Quick -- someone find Eugene Robinson a first-rate political exorcist, so that the ghastly demon of David Broder's aggressive conventionality can be properly cursed and then sternly heaved from the unfortunate Eugene's head.
He writes:
There is no good reason for negotiations on the budget and the debt ceiling to be deadlocked, because the solution is obvious: First, do no harm.
Just what was the point of that line? To reemphasize the obvious, of course that solution is obvious. And naturally any sane, responsible Congress would hew to that salubrious axiom. But, Eugene, when was the last time you heard anyone reference this Congress as ... oh, never mind.
He proceeds:
Democrats are right that this is a terrible moment for spending cuts. Republicans are right that this is an awful moment for tax increases ... it’s hard to imagine how taking money out of consumers’ hands — either through cuts in government spending or tax increases — could possibly make things better.
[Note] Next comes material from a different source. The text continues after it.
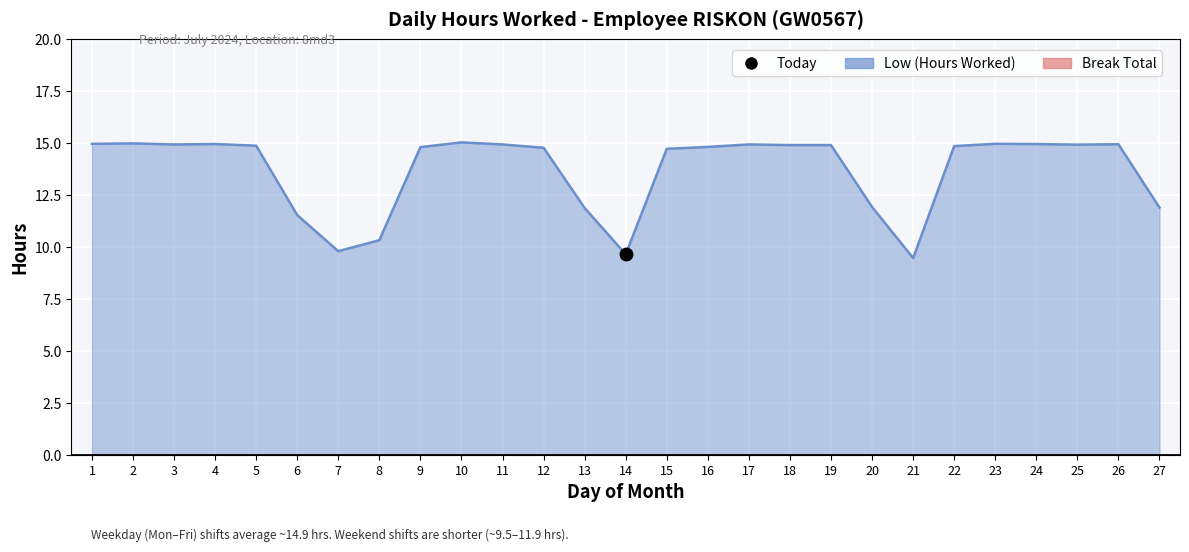

Count the number of categories in the chart.

27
Now that -- all that ghostly spooking of reality -- is scary. Not only are average Democrats "right that this is a terrible moment for spending cuts," but above-average Democrats (whom Eugene seems not to have noticed) are even more right that this is a splendid time for spending increases. Since congressional intelligence has been banned this year by Tea Party fiat, however, I won't dwell on intelligent remedies. I would ask whence Eugene got the notion that this "awful moment for tax increases" is related in any conceivable manner or any material place to American "consumers." The only plausible tax increases under discussion are the elimination of some plutocratic subsidies -- not many consumers are panicked over losing their corporate-jet leg up -- and even disallowed discussions of raising income taxes on the top bracket are scarcely "consumer"-oriented.
In the end, Eugene resorts not to the pathetic ghost of Broderian conventional wisdom, but the desperate straw-man bugaboo of vintage George Will:
[I]t’s hard to believe that running trillion-dollar deficits every year is sound policy. Economists who confidently tell us that it’s no problem that the national debt is approaching 100 percent of gross domestic product sound as if they’re whistling past the graveyard.
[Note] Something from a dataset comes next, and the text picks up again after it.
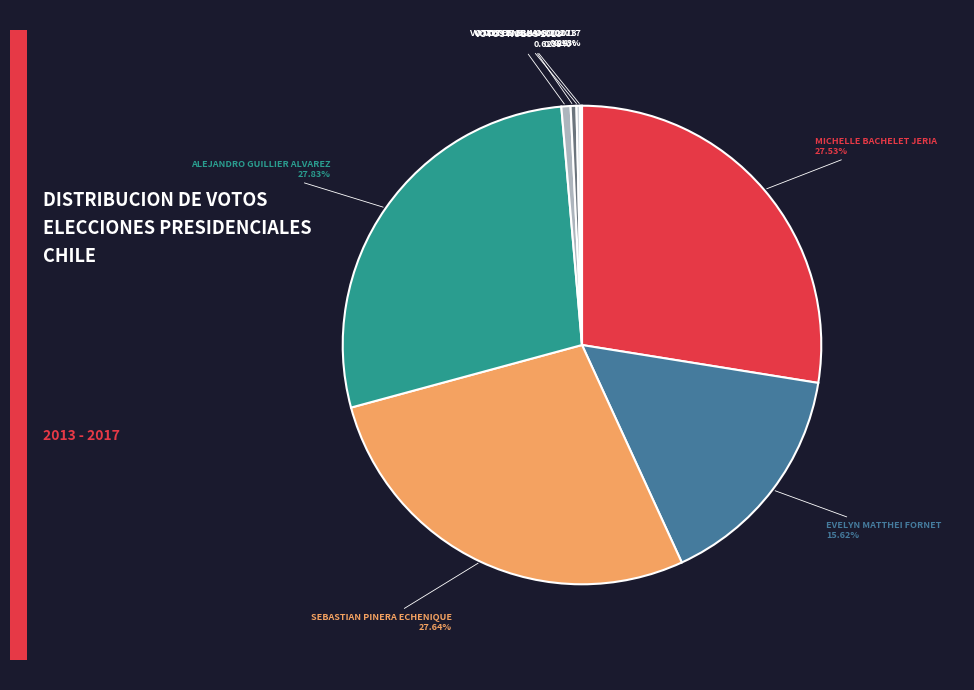

Which category has the biggest portion of the pie?

ALEJANDRO GUILLIER ALVAREZ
For starters, no economist has suggested "trillion-dollar deficits every year" -- in perpetuity, as implied. Also, Eugene, in 1945 -- and in modeled accordance with Keynesian theory, which pulled us out of the depression -- the national debt stood at 117 percent of GDP, and the year after it reached 122 percent. Thereafter, because of sound fiscal management, it declined, steadily until ... 1982. It then continued rising until a few small dips in the late 1990s and early 2000s, but, then again, whoops, in 2002, it relaunched.
Gee, I do so wonder if there was some political causation behind those chronological correlations?
Sorry to be so snarky, but, come on. The same Laffable cretins who needlessly caused the massive indebtedness spikes of the last 30 years are now demanding -- and as the overall minority party, no less -- that their fiscally methodological madness be caressed and singularly favored, again.
Come back, Eugene. Come back to Earth, re-alight on reality, and for heaven's sake look around: When it comes to deliberating sane fiscal management, one must begin by acknowledging that the GOP is hopelessly out to lunch; it's primal aim is not to save the system, it's to destroy it.